SERMON: Catching Fire – The Spark | Pastor Kyle Ray

kylerayPastor Kyle Ray is the lead pastor of Kentwood Community Church, a church of about 2,800 in Grand Rapids, Michigan.
Though there are lots of reasons to highlight sermon videos. You may have noticed we try to share some of the things that draw each sermon to our attention. Hopefully this helps Wesleyan Preachers listen to sermons not just for their content, but for their creativity in sermonic craft. Every preacher has to find their own way in preaching to a degree, and yet no preacher is a completely unique creation. Instead we cobble together our own unique preaching identity by learning from others.

In this message, Pastor Kyle Ray weaves in fundamental Christian doctrine by the use of analogy and a popular cultural touch point (a movie/book). He draws upon an analogy that he first picked up in the Alpha Course as a church volunteer and combines it with doctrine that he learned as a student at Asbury Theological Seminary. The analogy has been used so many times at KCC that Kyle doesn’t mention the origin of the analogy.

This week we’ll highlight some ideas you might try for your own preaching that this sermon by Kyle Ray illustrates well.
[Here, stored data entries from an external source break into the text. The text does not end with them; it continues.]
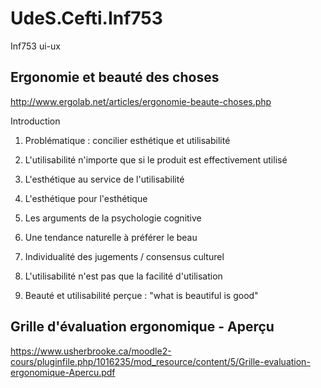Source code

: # UdeS.Cefti.Inf753
Inf753 ui-ux

## Ergonomie et beauté des choses

http://www.ergolab.net/articles/ergonomie-beaute-choses.php


Introduction 
1. Problématique : concilier esthétique et utilisabilité

2. L'utilisabilité n'importe que si le produit est effectivement utilisé

3. L'esthétique au service de l'utilisabilité

4. L'esthétique pour l'esthétique

5. Les arguments de la psychologie cognitive

6. Une tendance naturelle à préférer le beau

7. Individualité des jugements / consensus culturel

8. L'utilisabilité n'est pas que la facilité d'utilisation

9. Beauté et utilisabilité perçue : "what is beautiful is good" 

## Grille d'évaluation ergonomique - Aperçu

https://www.usherbrooke.ca/moodle2-cours/pluginfile.php/1016235/mod_resource/content/5/Grille-evaluation-ergonomique-Apercu.pdf

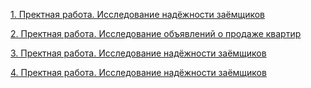 [1. Пректная работа. Исследование надёжности заёмщиков](https://github.com/konicaRu/data_analyst/blob/master/1_project_data_pre_processing/1_project_git_finance_bank_loan.ipynb)

[2. Пректная работа. Исследование объявлений о продаже квартир](https://github.com/konicaRu/data_analyst/blob/master/1_project_data_pre_processing/1_project_git_finance_bank_loan.ipynb)

[3. Пректная работа. Исследование надёжности заёмщиков](https://github.com/konicaRu/data_analyst/blob/master/1_project_data_pre_processing/1_project_git_finance_bank_loan.ipynb)

[4. Пректная работа. Исследование надёжности заёмщиков](https://github.com/konicaRu/data_analyst/blob/master/1_project_data_pre_processing/1_project_git_finance_bank_loan.ipynb)
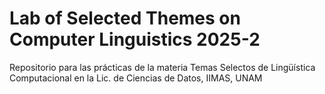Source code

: # Lab of Selected Themes on Computer Linguistics 2025-2

Repositorio para las prácticas de la materia Temas Selectos de Lingüística Computacional en la Lic. de Ciencias de Datos, IIMAS, UNAM
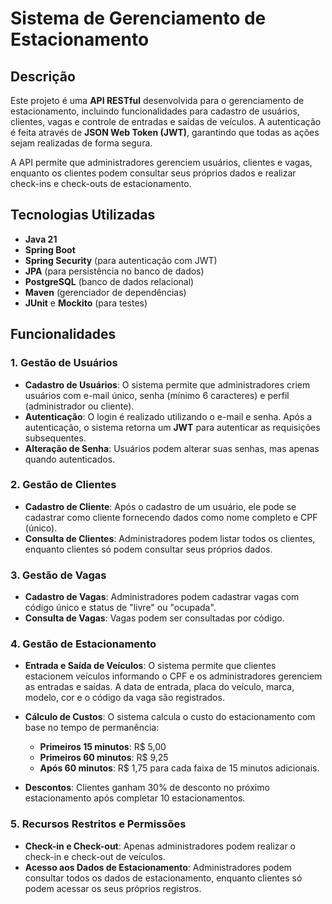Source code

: # Sistema de Gerenciamento de Estacionamento

## Descrição

Este projeto é uma **API RESTful** desenvolvida para o gerenciamento de estacionamento, incluindo funcionalidades para cadastro de usuários, clientes, vagas e controle de entradas e saídas de veículos. A autenticação é feita através de **JSON Web Token (JWT)**, garantindo que todas as ações sejam realizadas de forma segura.

A API permite que administradores gerenciem usuários, clientes e vagas, enquanto os clientes podem consultar seus próprios dados e realizar check-ins e check-outs de estacionamento.

## Tecnologias Utilizadas

- **Java 21**
- **Spring Boot**
- **Spring Security** (para autenticação com JWT)
- **JPA** (para persistência no banco de dados)
- **PostgreSQL** (banco de dados relacional)
- **Maven** (gerenciador de dependências)
- **JUnit** e **Mockito** (para testes)

## Funcionalidades

### 1. **Gestão de Usuários**

- **Cadastro de Usuários**: O sistema permite que administradores criem usuários com e-mail único, senha (mínimo 6 caracteres) e perfil (administrador ou cliente).
- **Autenticação**: O login é realizado utilizando o e-mail e senha. Após a autenticação, o sistema retorna um **JWT** para autenticar as requisições subsequentes.
- **Alteração de Senha**: Usuários podem alterar suas senhas, mas apenas quando autenticados.

### 2. **Gestão de Clientes**

- **Cadastro de Cliente**: Após o cadastro de um usuário, ele pode se cadastrar como cliente fornecendo dados como nome completo e CPF (único).
- **Consulta de Clientes**: Administradores podem listar todos os clientes, enquanto clientes só podem consultar seus próprios dados.

### 3. **Gestão de Vagas**

- **Cadastro de Vagas**: Administradores podem cadastrar vagas com código único e status de "livre" ou "ocupada".
- **Consulta de Vagas**: Vagas podem ser consultadas por código.

### 4. **Gestão de Estacionamento**

- **Entrada e Saída de Veículos**: O sistema permite que clientes estacionem veículos informando o CPF e os administradores gerenciem as entradas e saídas. A data de entrada, placa do veículo, marca, modelo, cor e o código da vaga são registrados.
- **Cálculo de Custos**: O sistema calcula o custo do estacionamento com base no tempo de permanência:
    - **Primeiros 15 minutos**: R$ 5,00
    - **Primeiros 60 minutos**: R$ 9,25
    - **Após 60 minutos**: R$ 1,75 para cada faixa de 15 minutos adicionais.

- **Descontos**: Clientes ganham 30% de desconto no próximo estacionamento após completar 10 estacionamentos.

### 5. **Recursos Restritos e Permissões**

- **Check-in e Check-out**: Apenas administradores podem realizar o check-in e check-out de veículos.
- **Acesso aos Dados de Estacionamento**: Administradores podem consultar todos os dados de estacionamento, enquanto clientes só podem acessar os seus próprios registros.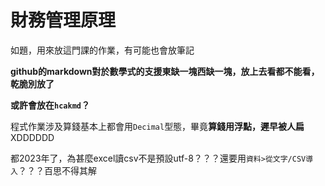 # 財務管理原理

如題，用來放這門課的作業，有可能也會放筆記

**github的markdown對於數學式的支援東缺一塊西缺一塊，放上去看都不能看，乾脆別放了**

**或許會放在`hcakmd`？**

程式作業涉及算錢基本上都會用`Decimal`型態，畢竟**算錢用浮點，遲早被人扁**XDDDDDD

都2023年了，為甚麼excel讀csv不是預設utf-8？？？還要用`資料>從文字/CSV導入`？？？百思不得其解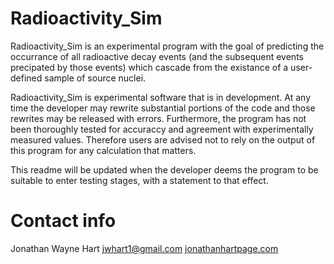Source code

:# Radioactivity_Sim 

Radioactivity_Sim is an experimental program with the goal of predicting the occurrance of all radioactive decay events (and the subsequent events precipated by those events) which cascade from the existance of a user-defined sample of source nuclei.

Radioactivity_Sim is experimental software that is in development.  At any time the developer may rewrite substantial portions of the code and those rewrites may be released with errors.  Furthermore, the program has not been thoroughly tested for accuraccy and agreement with experimentally measured values.  Therefore users are advised not to rely on the output of this program for any calculation that matters. 

This readme will be updated when the developer deems the program to be suitable to enter testing stages, with a statement to that effect.

# Contact info

Jonathan Wayne Hart 
<a href="mailto:jwhart1@gmail.com">jwhart1@gmail.com</a>
<a href="http://jonathanhartpage.com/hartwp/">jonathanhartpage.com</a>

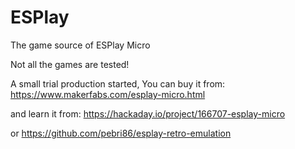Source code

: # ESPlay
The game source of ESPlay Micro

Not all the games are tested!

A small trial production started, You can buy it from:
https://www.makerfabs.com/esplay-micro.html

and learn it from:
https://hackaday.io/project/166707-esplay-micro

or
https://github.com/pebri86/esplay-retro-emulation

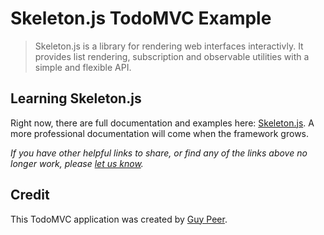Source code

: # Skeleton.js TodoMVC Example

> Skeleton.js is a library for rendering web interfaces interactivly. 
It provides list rendering, subscription and observable utilities with a simple and flexible API.


## Learning Skeleton.js

Right now, there are full documentation and examples here: [Skeleton.js](https://github.com/guypeer8/skeleton.js).
A more professional documentation will come when the framework grows.

_If you have other helpful links to share, or find any of the links above no longer work, please [let us know](https://github.com/tastejs/todomvc/issues)._

## Credit

This TodoMVC application was created by [Guy Peer](https://github.com/guypeer8).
  1. Memorize the introduction. For the first several minutes he talks in an engaging, memorable, and fun way; much like he is talking with a friend, not reading a manuscript. It is very conversational, relatable, and engaging style. He is very confident in what he is saying, without any stuttering, “um’s” and “uh’s” present. A fluid introduction that is engaging and in the moment can set up a congregation well, put them in a positive attitude toward the preacher, and actually get them physically leaning in. A fumbled introduction is hard to recover. You can spend half the sermon juggling the ball down the field. Memorize the start, memorize the finish, and nail them both.
  2. Use popular culture as the hook (not the point). In this series, Catching Fire, Kyle connects the title with the books/movies of the same name so that whenever someone hears that name, they will remember the message that was brought during this series. This relation to culture makes everything in culture point back to the Word of God. Even the simple connection between the furnace and the Holy Spirit are great ways to help your congregation remember God in the everyday. We have to take care not to make everything in scripture point back to culture, though. The danger is in setting up a self-confirming cycle between culture and church. Then church is merely a reflection of its surroundings rather than a prophetic voice.
  3. Help us read minds. Pastor Kyle spends plenty of time explaining what is going on in the culture and in the minds’ of the disciples so that we are better able to understand what they are thinking and feeling. The best novels, plays, and movies all help you enter into the world of a character and think as though you were within their skin. That character identification is part of the key function of any story in moving us toward better lives. Being able to put your congregation into the context of the text makes it more understandable, relatable, and applicable. It also helps move the congregation in ways logical explanation can never do.
  4. In illustrating God, move from lesser to greater (there is no other true direction). The story of waiting on his mom for more gum, something so small, yet big enough to stick with him throughout the years, is nothing compared to what the disciples were expecting. Everybody was able to realize that there is no comparison between the importance of the gum and the Holy Spirit without Kyle even having to state it. This simple illustration no doubt made most of the congregation think of something so little that they wait for, and get disappointed when they do not receive it, and how minuscule that is compared to the promises of God that we do not wait with anticipation for. Often, we forget that all illustrations and metaphors fall short of glory of God. And we fumble saying things like “in the same way, God..” as opposed to “how much infinitely more then is God…”
  5. Draw me a diagram. While most people can learn through audible communication only, many struggle to keep their eyes on a talking head. Not only does this help keep focus and attention, but a diagram imprints on the memory a clear and easily grasped understanding. So the diagram does three things: gathers the eye, clears the mind, and stamps the memory.
  6. Let the scriptures be silent. Kyle does not insert into scripture what is not there as though it was. He says “We don’t know what they did here…” several times, and then he will often follow that by saying “But we do know…” It is ok for us to not know or understand one hundred percent of what goes on in the text. It is better to be honest and authentic, than to be fake and misleading. If you play with an imaginative idea for what could have been, make that clear. But when the text does say something, don’t avoid it.